■ **SUPPLIED DATA**
════

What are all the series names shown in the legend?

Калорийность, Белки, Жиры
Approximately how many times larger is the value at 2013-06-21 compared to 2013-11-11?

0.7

════

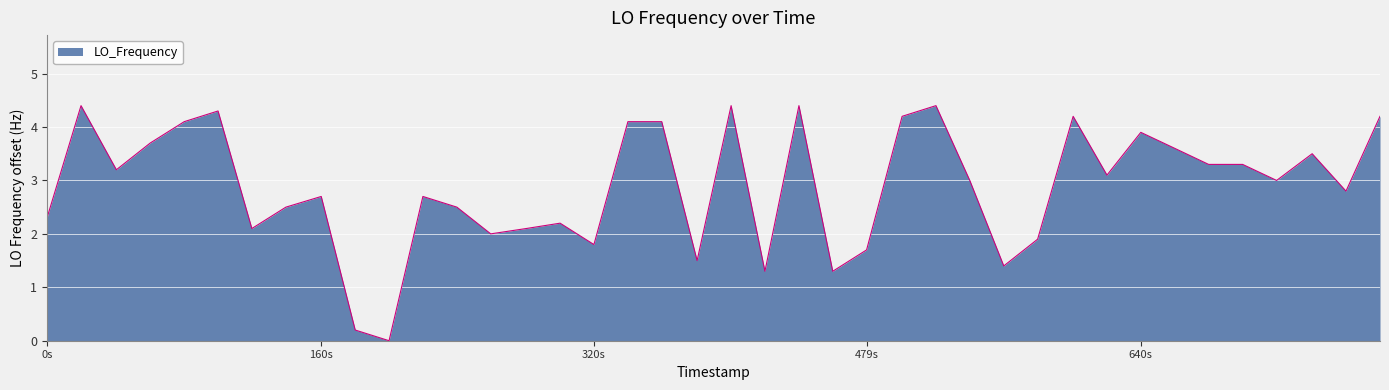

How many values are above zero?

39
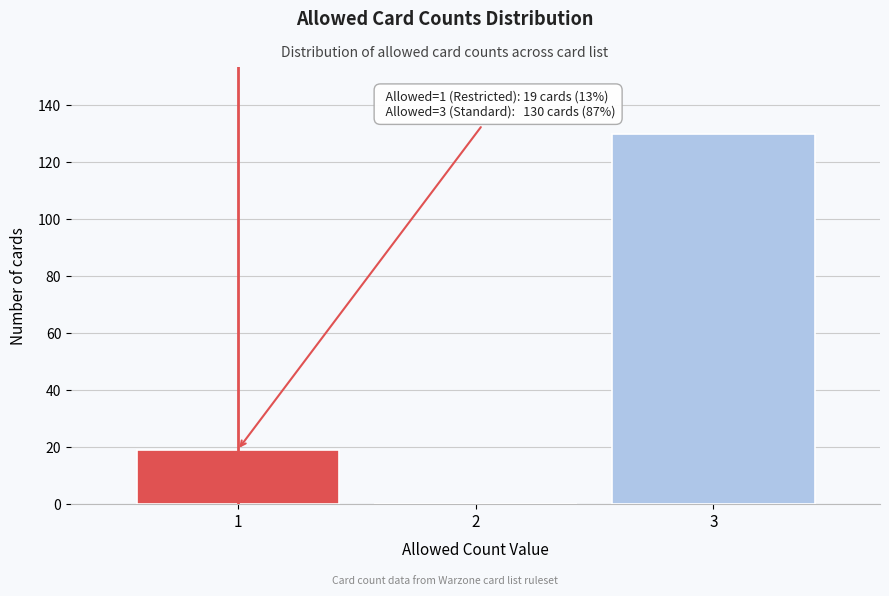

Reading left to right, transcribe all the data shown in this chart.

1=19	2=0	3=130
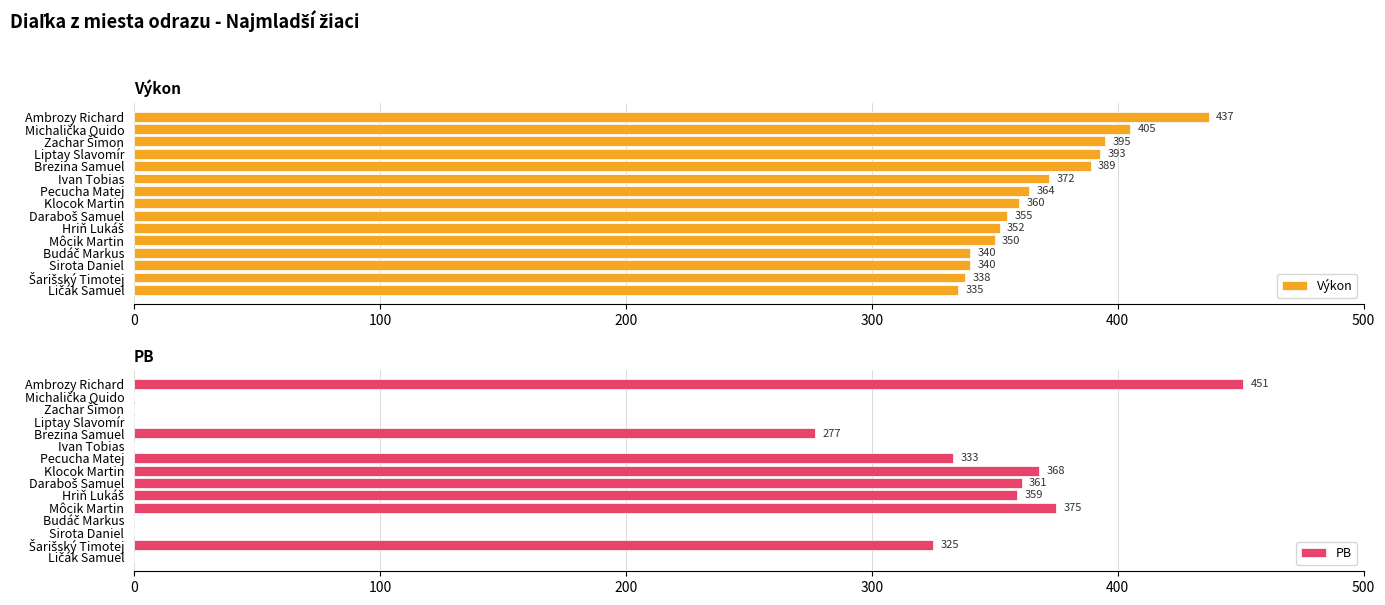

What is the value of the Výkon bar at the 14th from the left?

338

════

■ **PROBLEM REQUIREMENTS**
From the data above, extract everything from the line containing "Калорийность, Белки, Жиры" down to the line containing "Approximately how many", both lines included, and copy each one unchanged.

■ **YOUR RESPONSE**
Калорийность, Белки, Жиры
Approximately how many times larger is the value at 2013-06-21 compared to 2013-11-11?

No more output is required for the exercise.